> What to produce
Below are some entries. Repeat exactly the lines from the one with "middle mcp: (80, 184)" through the one with "ring dip: (148, 170)", and only those.
━━ Supplied records ━━
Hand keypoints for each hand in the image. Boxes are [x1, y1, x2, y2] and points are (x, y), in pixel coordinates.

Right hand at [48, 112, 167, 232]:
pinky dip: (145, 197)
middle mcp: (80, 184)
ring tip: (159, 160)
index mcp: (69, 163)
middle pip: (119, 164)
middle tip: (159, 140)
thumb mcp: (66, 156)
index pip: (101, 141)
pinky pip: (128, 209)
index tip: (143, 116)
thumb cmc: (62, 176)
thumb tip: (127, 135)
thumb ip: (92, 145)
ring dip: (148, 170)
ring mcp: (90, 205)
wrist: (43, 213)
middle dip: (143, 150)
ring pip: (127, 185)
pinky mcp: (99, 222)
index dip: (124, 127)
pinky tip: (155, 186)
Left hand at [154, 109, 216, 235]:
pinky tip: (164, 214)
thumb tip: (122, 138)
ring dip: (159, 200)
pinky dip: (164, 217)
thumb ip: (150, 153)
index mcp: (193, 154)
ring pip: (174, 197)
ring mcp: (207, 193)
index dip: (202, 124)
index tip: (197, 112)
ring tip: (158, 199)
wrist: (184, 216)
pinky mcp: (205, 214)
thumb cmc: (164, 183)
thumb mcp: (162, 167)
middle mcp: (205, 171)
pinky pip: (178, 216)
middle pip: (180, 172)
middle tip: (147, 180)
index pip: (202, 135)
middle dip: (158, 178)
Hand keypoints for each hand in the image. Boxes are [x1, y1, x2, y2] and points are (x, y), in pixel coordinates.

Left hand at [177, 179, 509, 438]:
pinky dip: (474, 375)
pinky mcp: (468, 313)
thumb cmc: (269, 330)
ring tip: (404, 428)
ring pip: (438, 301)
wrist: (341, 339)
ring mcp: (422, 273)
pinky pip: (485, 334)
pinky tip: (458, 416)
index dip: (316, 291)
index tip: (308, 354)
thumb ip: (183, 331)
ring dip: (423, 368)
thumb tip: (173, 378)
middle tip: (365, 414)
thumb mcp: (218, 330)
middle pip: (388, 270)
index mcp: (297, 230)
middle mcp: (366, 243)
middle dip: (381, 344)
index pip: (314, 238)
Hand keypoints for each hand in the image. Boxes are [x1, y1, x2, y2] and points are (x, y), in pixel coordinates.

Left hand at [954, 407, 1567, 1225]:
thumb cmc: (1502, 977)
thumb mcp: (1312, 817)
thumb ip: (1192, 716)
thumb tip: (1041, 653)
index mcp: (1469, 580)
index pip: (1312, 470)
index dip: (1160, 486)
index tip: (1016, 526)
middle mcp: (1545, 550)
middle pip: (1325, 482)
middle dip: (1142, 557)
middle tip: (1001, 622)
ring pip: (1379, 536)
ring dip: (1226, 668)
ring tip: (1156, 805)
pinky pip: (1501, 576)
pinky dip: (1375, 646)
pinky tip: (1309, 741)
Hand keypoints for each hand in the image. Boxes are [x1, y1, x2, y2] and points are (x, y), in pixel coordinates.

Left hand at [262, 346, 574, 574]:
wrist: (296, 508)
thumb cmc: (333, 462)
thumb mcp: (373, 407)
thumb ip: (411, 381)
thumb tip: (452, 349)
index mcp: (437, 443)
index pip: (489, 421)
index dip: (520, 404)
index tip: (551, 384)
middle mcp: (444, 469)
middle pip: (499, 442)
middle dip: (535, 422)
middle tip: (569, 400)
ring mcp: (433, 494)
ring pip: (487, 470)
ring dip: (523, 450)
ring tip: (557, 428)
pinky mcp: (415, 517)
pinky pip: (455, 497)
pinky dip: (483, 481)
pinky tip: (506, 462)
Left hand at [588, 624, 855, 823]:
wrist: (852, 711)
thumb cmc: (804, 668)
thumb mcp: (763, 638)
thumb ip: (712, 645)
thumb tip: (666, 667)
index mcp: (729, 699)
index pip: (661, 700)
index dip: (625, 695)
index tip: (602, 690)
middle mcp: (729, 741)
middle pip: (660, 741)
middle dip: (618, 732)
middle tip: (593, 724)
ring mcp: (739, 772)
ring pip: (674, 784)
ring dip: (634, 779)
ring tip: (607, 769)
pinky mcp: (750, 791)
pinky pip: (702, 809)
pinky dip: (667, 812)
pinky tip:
━━━
> Answer section
middle mcp: (80, 184)
ring tip: (159, 160)
index mcp: (69, 163)
middle pip: (119, 164)
middle tip: (159, 140)
thumb mcp: (66, 156)
index pip: (101, 141)
pinky pip: (128, 209)
index tip: (143, 116)
thumb cmc: (62, 176)
thumb tip: (127, 135)
thumb ip: (92, 145)
ring dip: (148, 170)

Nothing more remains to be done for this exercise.